- **Provided passage**
▽
# Timbrens?



## fisher_ma (Oct 26, 2013)

I have been looking at a set of Timbren's for my 2011 1500 with a Fisher HT. Do they really make a big difference or are they a waste of money?


----------



## pipelayer (Oct 6, 2013)

buddy of mine just bought em for his 06 2500hd. i think they would be by the way theyre set up, dont allow the front end to squat as much id assume. when he gets his in ill snap a picture of the truck, before and after.


----------



## ddobson (May 8, 2010)

I have a set on my truck. They keep the front end from sagging under the full weight of the plow. No problems with them, but they do slightly stiffen the ride in the summer months.


----------



## truckitup (Aug 21, 2011)

They are great.


----------



## MNPLOWCO (Nov 22, 2009)

Yep! Get'm. I had a 1500hd 2003..needed them but didn't get them. Had a 2500hd 2008..needed them but didn't get them. Now have a 2500hd 2013 Got'm!! Hug difference in stance. Makes attack angle of the plow to where is should be. Now I can push over curbs when I used to hit them with the plow mounts. I gave my torsion bars 2 turns as well, but you may not have to do that to yours. Mine was due to weight of the new
Fisher XLS which is pretty heavy.


----------



## buddymanzpop (Nov 14, 2009)

I have them in a GMC 3500 DRW year round, In my daily drver Silverado 1500 I run them in the winter and switch back to factory bump stops in the spring, summer and fall to get back to that nice smooth GM ride.
△
- **Stated task 1**
In the Timbrens thread, copy out everything from "## ddobson (May" down to "They are great.".
- **Stated task 2**
Write the next part of the forum thread about Timbrens, picking up after its last post.

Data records
▽
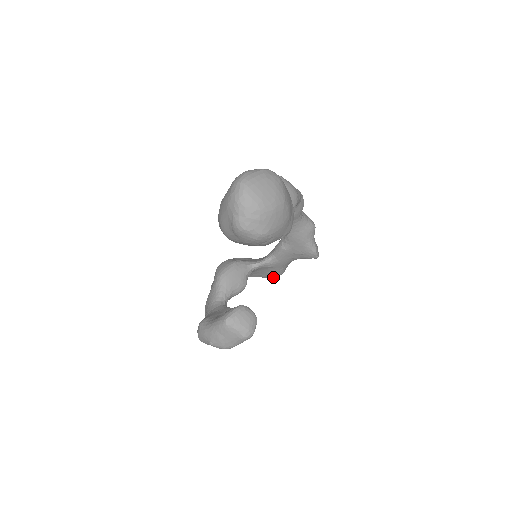
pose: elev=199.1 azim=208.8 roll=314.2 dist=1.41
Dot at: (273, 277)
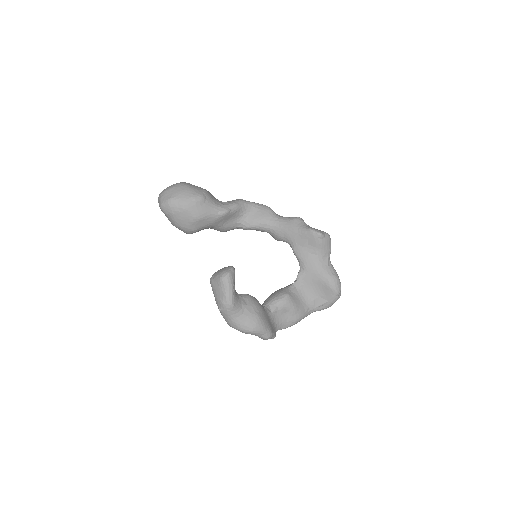
Dot at: (331, 289)
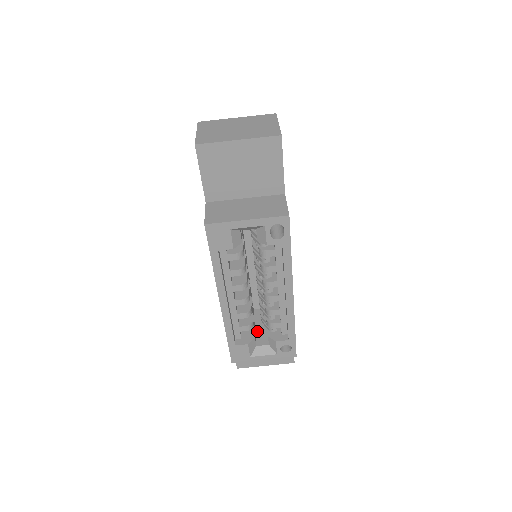
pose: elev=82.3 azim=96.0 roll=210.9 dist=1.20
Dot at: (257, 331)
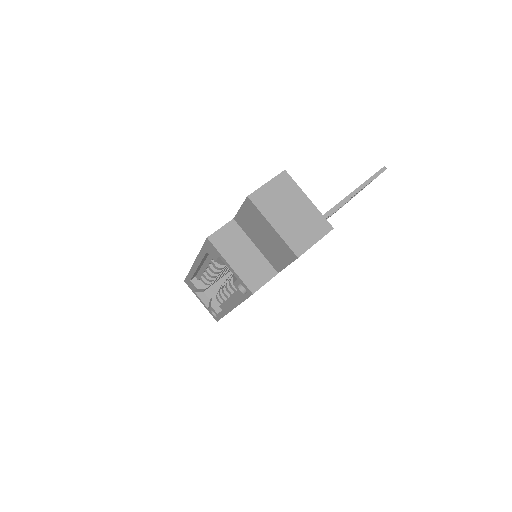
Dot at: (217, 284)
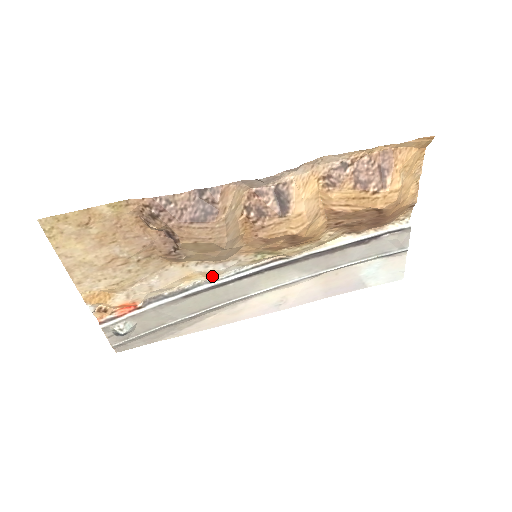
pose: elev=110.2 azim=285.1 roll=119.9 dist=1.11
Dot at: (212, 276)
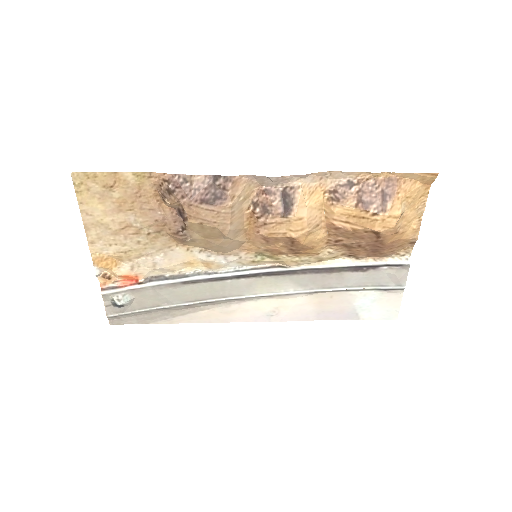
Dot at: (212, 268)
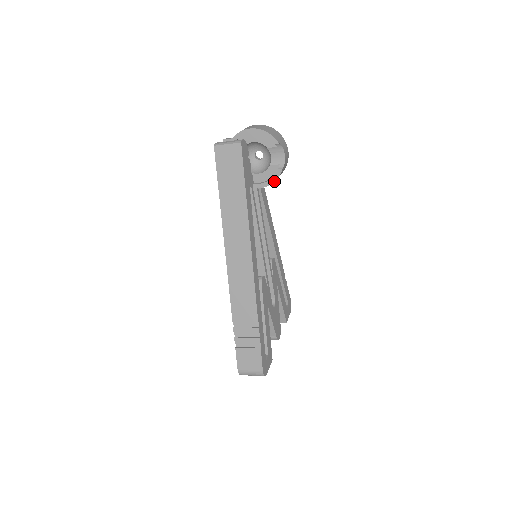
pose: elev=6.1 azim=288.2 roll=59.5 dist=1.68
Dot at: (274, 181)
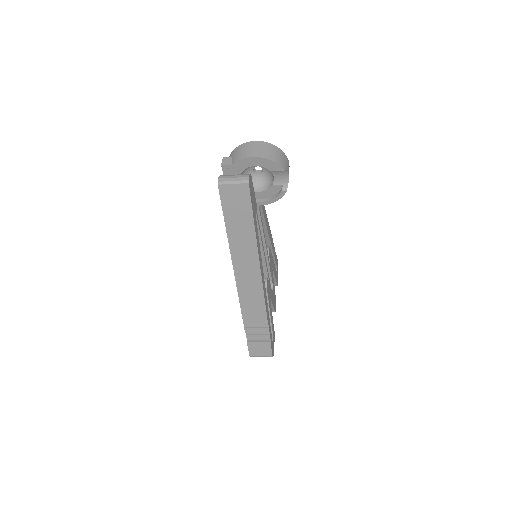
△
- **Task output 1**
## ddobson (May 8, 2010)

I have a set on my truck. They keep the front end from sagging under the full weight of the plow. No problems with them, but they do slightly stiffen the ride in the summer months.


----------



## truckitup (Aug 21, 2011)

They are great.

- **Task output 2**
----------



## starspangled6.0 (Dec 3, 2013)

Got them in our trucks. Well worth it!


----------



## bigmackmiller (Nov 15, 2011)

Made a huge difference on my 01'


----------



## gwhalen3 (Jan 15, 2010)

Yep. Get them. My 2000 2500 moves maybe 1/4 inch with them. Without them I thought the tires were gonna rub the fender. Big difference and improvement. Well worth it.


----------



## Diesel Dan (Sep 8, 2012)

Have them on my duramax, much better than my dads with our


----------



## cat320 (Aug 25, 2000)

I think they are worth it I had a set on my old '97 chevy 3/4 ton with the diesel never had to play with the T 
bars


----------



## Luke S. (Sep 11, 2013)

They're well worth it, get 'em!


----------



## mnglocker (Dec 24, 2008)

I've got them in both the trucks. They're a frame saver.


----------



## trevier (Dec 24, 2007)

are these hard to install? I need something to help with the sag in my front end of my 07 1500. I couldn't find anything on youtube that would assist me either,


----------



## upplowin (Aug 25, 2013)

Well after reading all these posts, I'm sold, I'm going to get some!!!


----------



## starspangled6.0 (Dec 3, 2013)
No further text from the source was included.